[GIVEN INFORMATION]

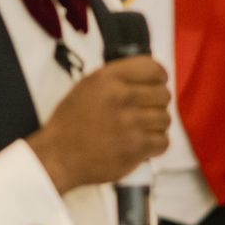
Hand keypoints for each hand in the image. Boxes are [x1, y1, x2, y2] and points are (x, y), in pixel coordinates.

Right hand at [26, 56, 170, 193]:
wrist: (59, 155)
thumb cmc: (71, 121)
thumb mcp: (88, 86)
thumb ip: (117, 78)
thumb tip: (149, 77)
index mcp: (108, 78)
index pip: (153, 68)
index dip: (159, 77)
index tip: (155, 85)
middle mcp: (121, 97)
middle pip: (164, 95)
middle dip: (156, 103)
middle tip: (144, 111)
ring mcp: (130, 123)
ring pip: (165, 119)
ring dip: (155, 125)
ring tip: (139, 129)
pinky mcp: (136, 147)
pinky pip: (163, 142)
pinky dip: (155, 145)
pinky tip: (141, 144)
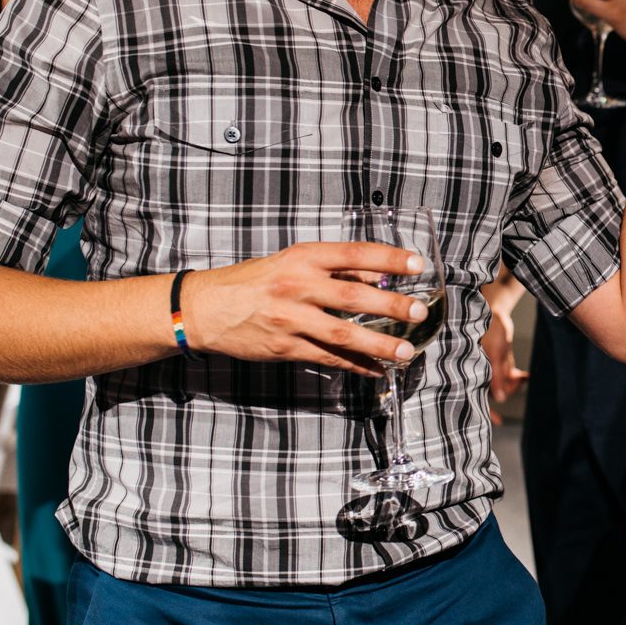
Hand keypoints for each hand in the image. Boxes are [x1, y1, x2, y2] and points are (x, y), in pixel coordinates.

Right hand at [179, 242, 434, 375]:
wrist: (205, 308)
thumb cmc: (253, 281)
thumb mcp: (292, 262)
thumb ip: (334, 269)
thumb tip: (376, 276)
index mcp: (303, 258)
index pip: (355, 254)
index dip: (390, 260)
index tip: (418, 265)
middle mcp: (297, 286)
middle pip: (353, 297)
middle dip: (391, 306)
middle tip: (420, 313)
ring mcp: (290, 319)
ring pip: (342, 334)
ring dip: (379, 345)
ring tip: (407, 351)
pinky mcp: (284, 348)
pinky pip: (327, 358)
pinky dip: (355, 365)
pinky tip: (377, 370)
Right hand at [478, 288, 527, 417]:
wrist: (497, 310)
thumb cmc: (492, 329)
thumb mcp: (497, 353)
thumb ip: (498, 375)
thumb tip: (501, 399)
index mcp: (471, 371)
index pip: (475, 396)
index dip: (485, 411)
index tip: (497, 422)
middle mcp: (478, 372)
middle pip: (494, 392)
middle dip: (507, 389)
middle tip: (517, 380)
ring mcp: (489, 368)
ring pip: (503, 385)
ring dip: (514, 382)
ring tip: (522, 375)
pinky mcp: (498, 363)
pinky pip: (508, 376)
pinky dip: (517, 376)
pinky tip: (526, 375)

[/GIVEN INFORMATION]

TASK REQUIREMENTS:
Wherever a line in the data above holds "ring", copy that line.

ANSWER BOX:
ring mcp: (130, 123)
ring pip: (165, 119)
ring dip: (155, 125)
ring tip: (139, 129)
ring mcp: (290, 319)
ring pip: (342, 334)
ring dip: (379, 345)
ring tip: (407, 351)
ring mcp: (489, 368)
ring pip: (503, 385)
ring dip: (514, 382)
ring tip: (522, 375)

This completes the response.